16
Nov
2004

WINDS OF CHANGE

I don’t know what’s wrong with me. Nothing seems to be interesting enough or funny enough to share or write about. If this is a mid-life crisis, where is my Alfa Romeo and cabana boy?

I kept forgetting to get the jack-o-lanterns bagged up and thrown away, and now they’re sitting in front of the house, sunken in on themselves, exuding the most godawful stench. I nearly threw up this morning getting the kids to into the car. How am I going to deal with them? I don’t think my husband is going to be very happy with me this afternoon. 🙁

I bought 2 more Christmas presents yesterday. I’m nearly halfway finished. Next up: Christmas letter and cards.

****
Conversations That Made Me Pause

Karin: *at dinner, out of the blue* Mama, is daddy going to die before you?
Me: I hope not.
Karin: Why do you say that?
Me:: Because I wouldn’t want to live without him.
Karin: *thoughtful pause* You can live with one of us. *points at Martin*

Me: *in the car* …and I’m tired, and it’s late, and it wasn’t fun, and I forgot to ask you to tape West Wing for me.
Anders: You should have more faith in your husband.
Me: You remembered without me asking you? You taped it for me? I’m going to cry now.
Anders: Don’t drive off the road.

****

After college, I moved to Chicago with my roommate, who had just gotten a job at the advertising agency that her father’s business used. After working at a bookstore (like Christmas every day! only O MY BARKING DOGS!) for about 4 months, I managed to finagle my way into a job there as well. The owner was a dynamo of a woman, in her late 30s, 2 daughters, and a husband who worked with her. She was a powerhouse of sorts in the automobile advertising circles around Chicago, and had started her own agency only a few years before. She was funny, generous, a control freak, and a lot of fun to hang around with for us. She sort of adopted my roommate and I, made us feel part of her family, gave us things, treated us to trips and dinners and all kinds of things, and worked us mercilessly. Phone calls at midnight asking for the exact wording of car dealership disclaimer text weren’t uncommon.
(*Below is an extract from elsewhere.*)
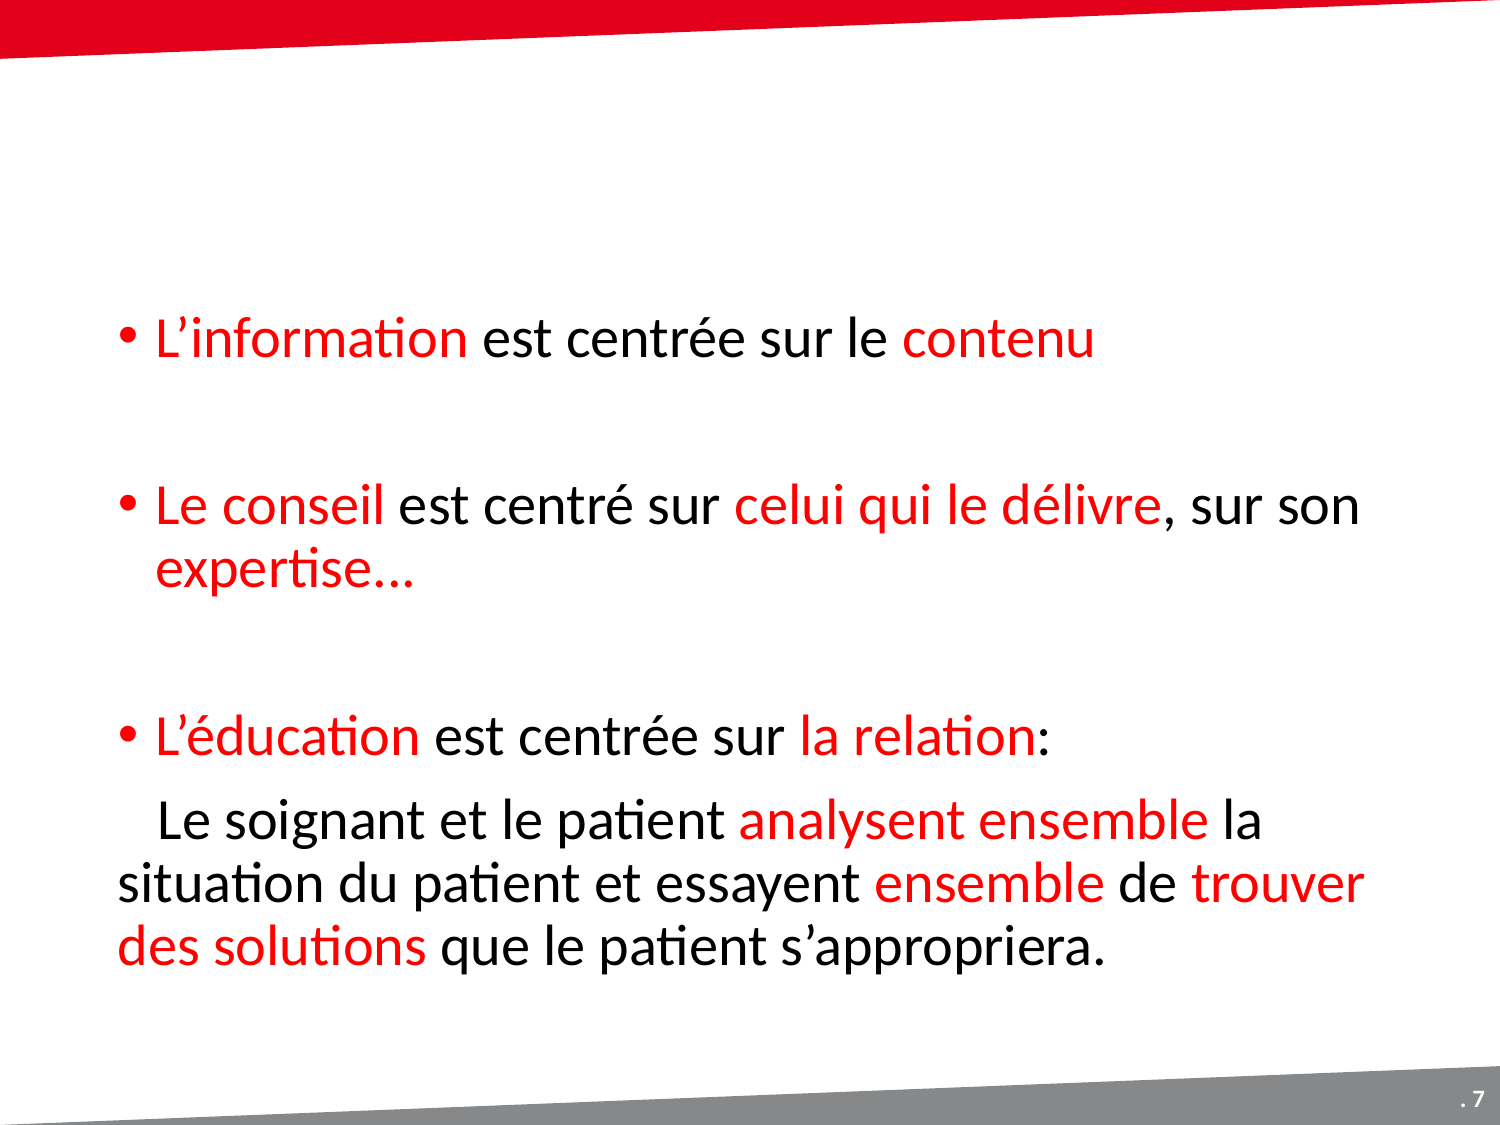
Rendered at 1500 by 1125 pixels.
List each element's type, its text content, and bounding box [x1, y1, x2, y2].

slide_number . 7 [1162, 1067, 1500, 1125]
list L’information est centrée sur le contenu Le conseil est centré sur celui qui le délivre, sur son expertise... L’éducation est centrée sur la relation: Le soignant et le patient analysent ensemble la situation du patient et essayent ensemble de trouver des solutions que le patient s’appropriera. [103, 299, 1397, 1014]
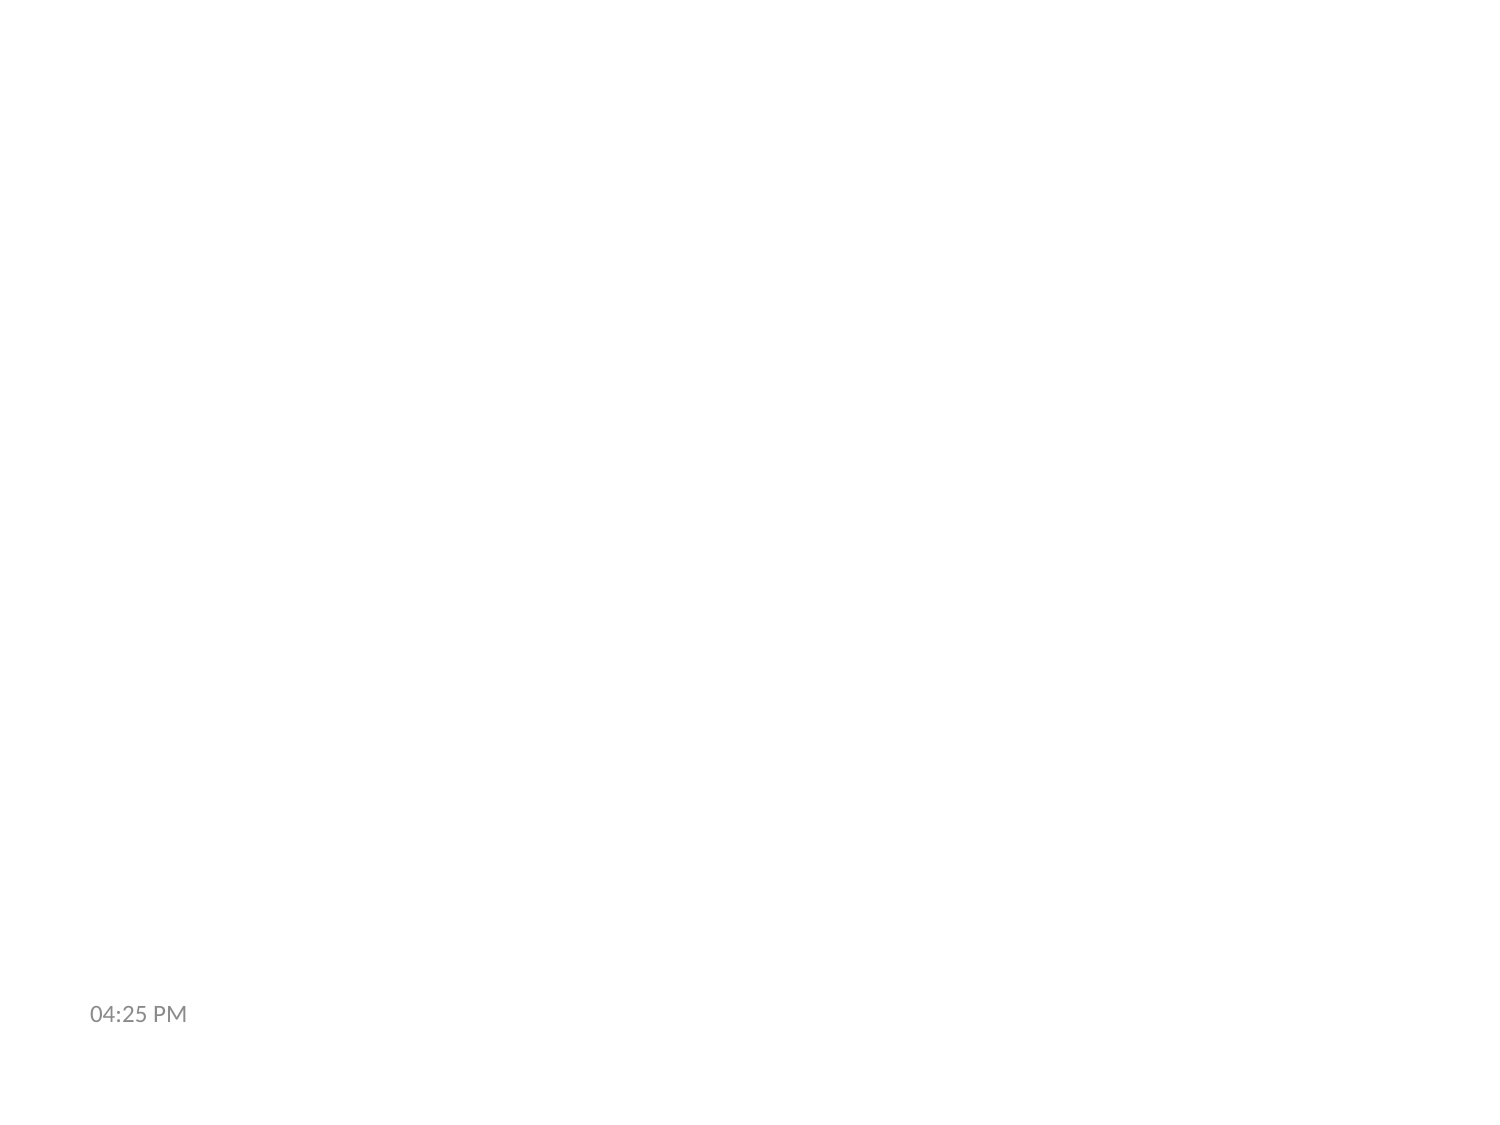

I worked for her for 3.5 years. In the middle of that time period, she turned 40 and it was as if she drank the magic potion that turned her from Dr. Jekyll to Mr. Hyde. Things stopped being fun, and got serious. Small mistakes became the stuff of misery. She became increasingly freaky and controlling, to the point of insanity. Due to another crisis in my life going on at the same time, my life was a nightmare for nearly a year, and I was desperate to get out. I STILL, after 16 years, have nightmares once in a while about her, that’s how bad it was. Thankfully, I DID get out, to the best job I’ve ever had, which led to my moving downtown to the throbbing heart of Chicago and eventually to meeting Anders.

The reason why I’ve been thinking about her a lot lately is because I always associated the change in her with her turning 40. I don’t want to be like her. I don’t want to think that my sense of fun and spontaneity is twisting inside of me due to my AGE. Anders says it’s not, that I shouldn’t be so worried. I know that it’s normal to seek new interests and to get tired of old responsibilities that have become wearing and are no longer fun, and that it’s probably just coincidence that it happens to be NOW that I’m looking to shed some of the responsibilities that I’ve been shouldering without problem for so long. Mid-life crises have always been the stuff of jokes, but I don’t find them so amusing these days.

I suppose it could be a lot worse. I really COULD be looking to trade in for an Alfa Romeo and a cabana boy. I’m grateful every day to the anchors of home, husband, and family for keeping things in perspective.